As a sophomore, she finished second at the Washington Interscholastic Activities Association 1A state tournament. Last year, she once again finished second at the 1B/2B/1A state meet.
Kolby’s interest in golf “developed later in life,” she said.
“I didn’t realize I could actually excel until the state meet sophomore year,” she said. “(Finishing second) was a shock to myself and everyone else. Last year I was more focused and held myself to a higher expectation.”
“She’s a natural athlete,” Garth said, “but her success (in golf) was a bit of a surprise. She got going as a freshman and hit the ball well, but she really took off toward the end of her sophomore year.
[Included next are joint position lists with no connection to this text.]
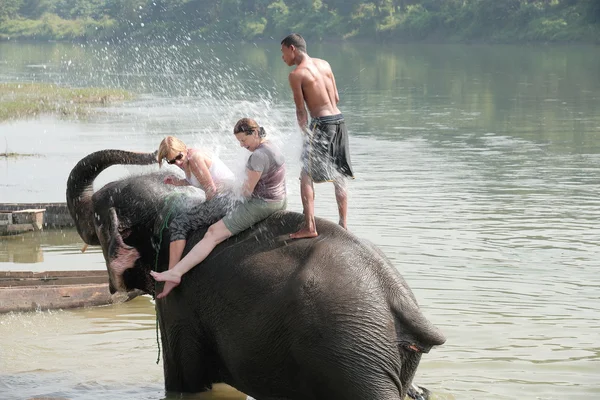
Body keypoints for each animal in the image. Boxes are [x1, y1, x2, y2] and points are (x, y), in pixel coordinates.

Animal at [67, 150, 446, 400]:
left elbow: (183, 381)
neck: (174, 204)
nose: (158, 155)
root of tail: (396, 296)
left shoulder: (178, 303)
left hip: (349, 351)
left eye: (96, 214)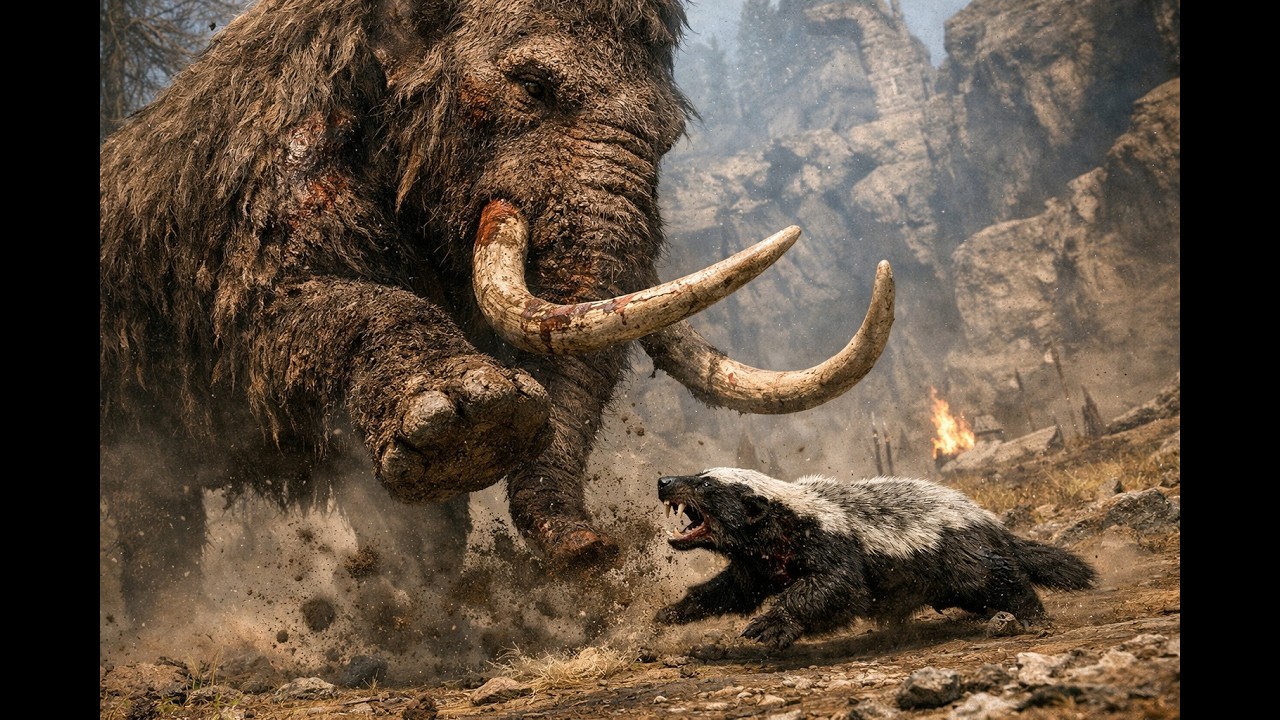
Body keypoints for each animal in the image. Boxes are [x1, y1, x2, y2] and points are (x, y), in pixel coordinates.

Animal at [99, 0, 894, 624]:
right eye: (534, 86)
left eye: (670, 135)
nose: (595, 548)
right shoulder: (261, 211)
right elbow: (287, 317)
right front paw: (476, 417)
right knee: (155, 519)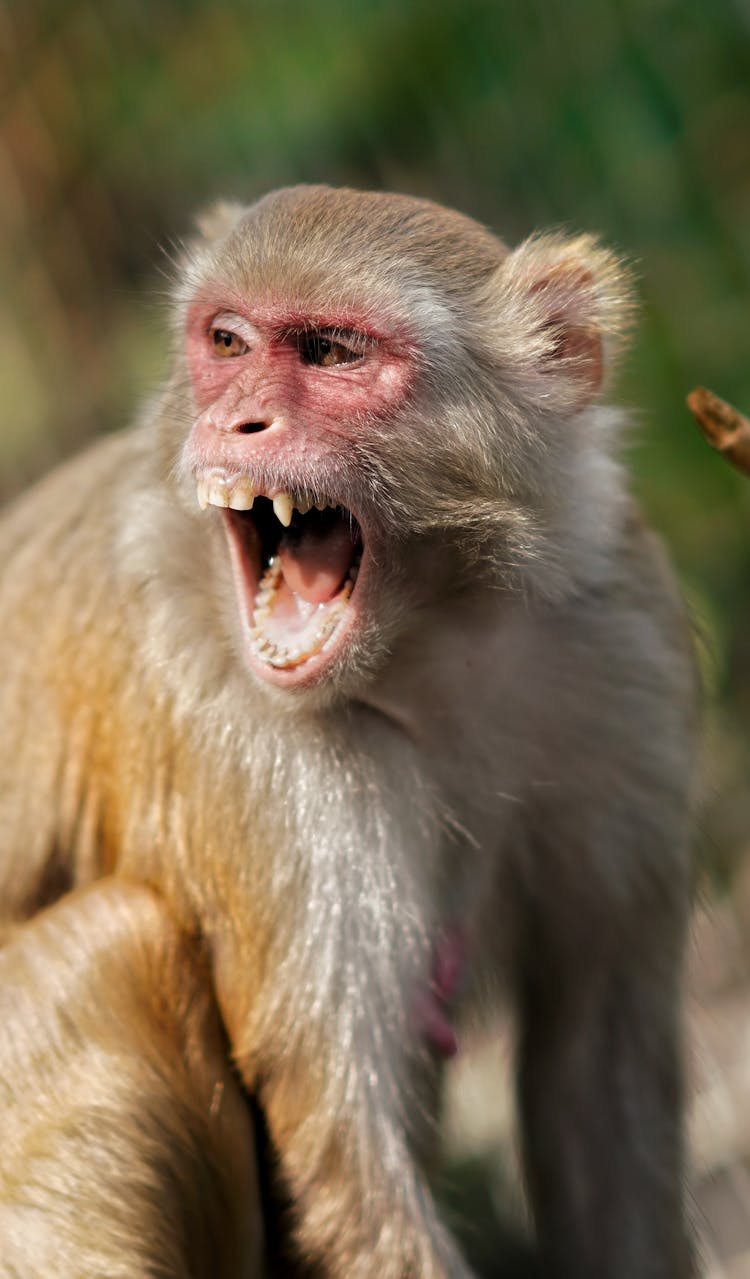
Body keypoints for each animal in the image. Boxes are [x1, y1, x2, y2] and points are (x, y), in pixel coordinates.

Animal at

Right now, (winning the state tournament) is kind of the goal. She’d probably have a tough time saying that, but that is her goal.”
Kolby agreed with her father, although she added that her other priorities are more intrinsic in nature.
“That’s always the goal, of course, to be in that No. 1 spot. I’d love to win the state title; wouldn’t we all?” she said. “But I just want to be the best player I can be. That’s really my goal going into this year. I just want to improve as much as I can.”
In order to do that, Kolby — who shot mostly between 76 and 82 last year — is focusing on improving her short game.
“She drives the ball pretty well,” Garth said, “but where she lacks a bit is 50 yards and in. If she can get that together, she’ll be just fine. It just takes time around the green to improve, and she hasn’t had a ton of time that other players have had.”
Kolby is planning on attending Washington State University, and while she’d like to continue playing, she’s currently undecided about trying to walk on to the women’s golf team.
When she’s not in school or playing sports, Kolby might be found riding her quarterhorse, Madison.
“I’ve ridden ever since I was little,” she said. “My great-aunt and uncle live next door, and they used to have a little pony that I would ride. I got (Madison) a few years ago, and she stays with them. It’s a sweet deal. I stay pretty local (when I ride) — just down the road or in the pasture.
“I enjoy learning the horse’s personality. I click with mine. I love to go out there and get away from sports; (riding) takes my mind away from everything else. I’ve spent quite a bit of time with Madison. She’s a little pistol — kind of like me.”